Kedua, Perkawinan Zawaq. Yaitu, sebuah sistem perkawinan coba-coba yang diterapkan oleh suku-suku baduwi. Sistem perkawinan semacam ini hampir mirip seperti Perkawinan Mut’ah, tetapi tidak terikat dengan suatu kontrak perjanjian. Caranya, sepasang suami istri melakukan perkawinan coba-coba, namun jika dalam perjalanan rumahtangga terdapat ketidakcocokan, keduanya bisa langsung menyatakan putus hubungan. Perkawinan semacam ini tidak dikenal dalam Syariat Islam. Artinya, Syariat Islam tidak membenarkan model perkawinan semacam ini.  

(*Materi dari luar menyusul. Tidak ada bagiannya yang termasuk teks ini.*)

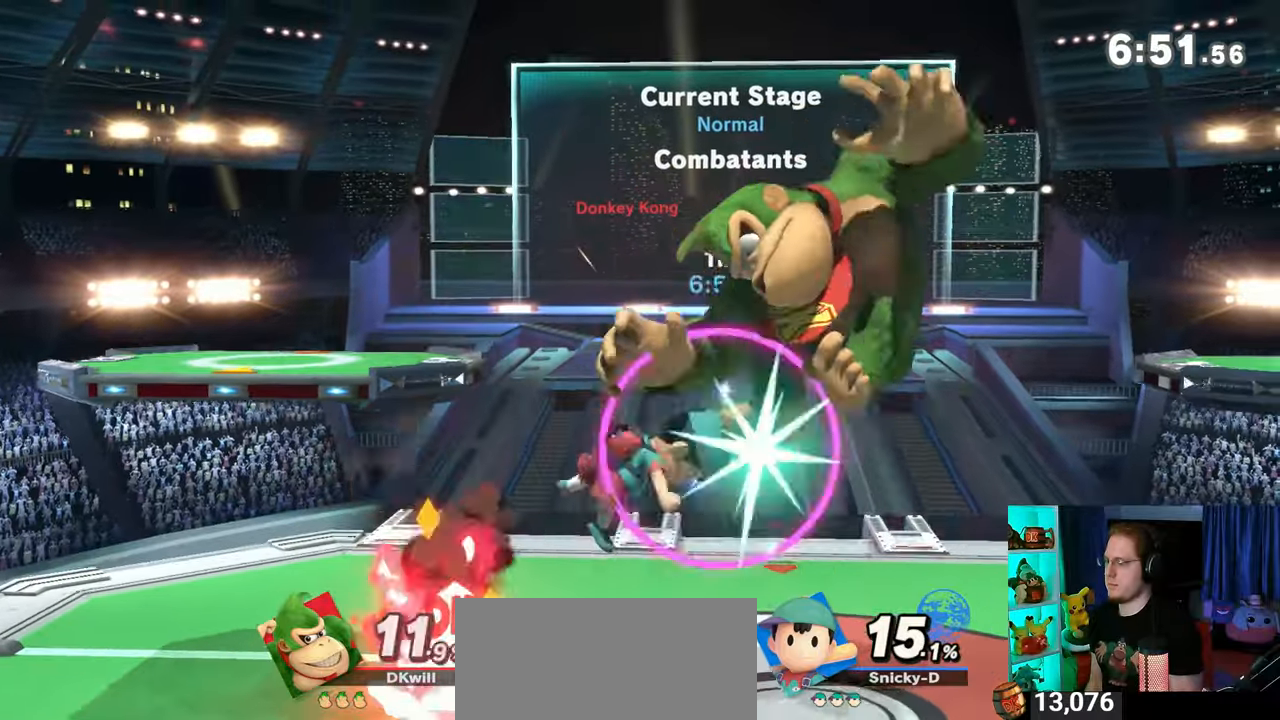
{"buttons": [], "left_stick": "up-right", "right_stick": "center", "events": [[33, "B", "up"], [100, "B", "down"], [133, "B", "up"], [200, "B", "down"], [267, "B", "up"], [317, "B", "down"], [350, "B", "up"], [450, "B", "down"], [500, "B", "up"], [500, "left_stick", "up-right"]]}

Ketiga, Perkawinan Istibda. Yaitu, sistem perkawinan yang dilakukan seperti “perdagangan” (prostitusi). Sepasang suami istri melangsungkan perkawinan. Akan tetapi, sang suami tidak langsung berhubungan badan dengan istrinya. Sang istri yang masih perawan justru dikirimkan kepada tokoh terhormat atau kepala suku supaya digauli sampai hamil. Baru setelah diketahui sang istri positif hamil, maka suaminya baru akan menggaulinya. Itu pun kalau suaminya masih berminat. Tujuan dari sistem perkawinan ini agar sepasang suami istri mendapat keturunan dari keluarga terhormat. Tradisi perkawinan semacam ini berlaku umum bagi suku-suku padang pasir yang nomaden. Setelah kedatangan Islam, sistem perkawinan semacam ini tidak diakui. Artinya, sistem perkawinan Istibda diharamkan.

Keempat, Perkawinan Khadn. Yaitu, hubungan intim atas dasar suka sama suka (kumpul kebo). Sepasang kekasih melakukan hubungan layaknya suami istri, tetapi tanpa melewati proses ijab-qabul dan dilakukan secara terang-terangan, diketahui oleh masyarakat sekitarnya. Tampaknya, Suku Quraish juga mengenal sistem perkawinan semacam ini. Bahkan, Abdullah bin Abdul Muthalib sebelum menikah dengan Aminah sempat ditawar supaya kumpul kebo dengan salah seorang perempuan dari Bani Asad. Namun, Abdullah sendiri menolak karena dia telah dijodohkan dengan Aminah. Perkawinan model seperti ini pun tidak dikenal dalam Islam.

Kelima, Perkawinan Mutadhaminah. Yaitu, sistem perkawinan yang saling membalut. Sistem perkawinan ini identik dengan perselingkuhan yang dibiarkan secara terang-terangan. Misalnya, seorang istri selingkuh dengan lelaki lain, tetapi oleh suaminya dibiarkan saja. Bahkan, sang suami bisa menyuruh istrinya supaya selingkuh dengan lelaki lain dengan tujuan untuk mendapatkan harta kekayaan (prostitusi). Sistem perkawinan semacam ini sudah menjadi tradisi bagi suku-suku nomaden dan menetap di jazirah Arab. Perkawinan semacam ini juga diharamkan dalam Islam.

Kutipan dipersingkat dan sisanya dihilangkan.